### [About this exercise]
Find every line of the listing below where "Bobby" appears, and copy it.

### [Given records]

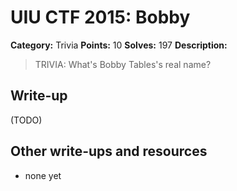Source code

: # UIU CTF 2015: Bobby

**Category:** Trivia
**Points:** 10
**Solves:** 197
**Description:** 

> TRIVIA: What's Bobby Tables's real name?

## Write-up

(TODO)

## Other write-ups and resources

* none yet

### [Task solution]
: # UIU CTF 2015: Bobby
> TRIVIA: What's Bobby Tables's real name?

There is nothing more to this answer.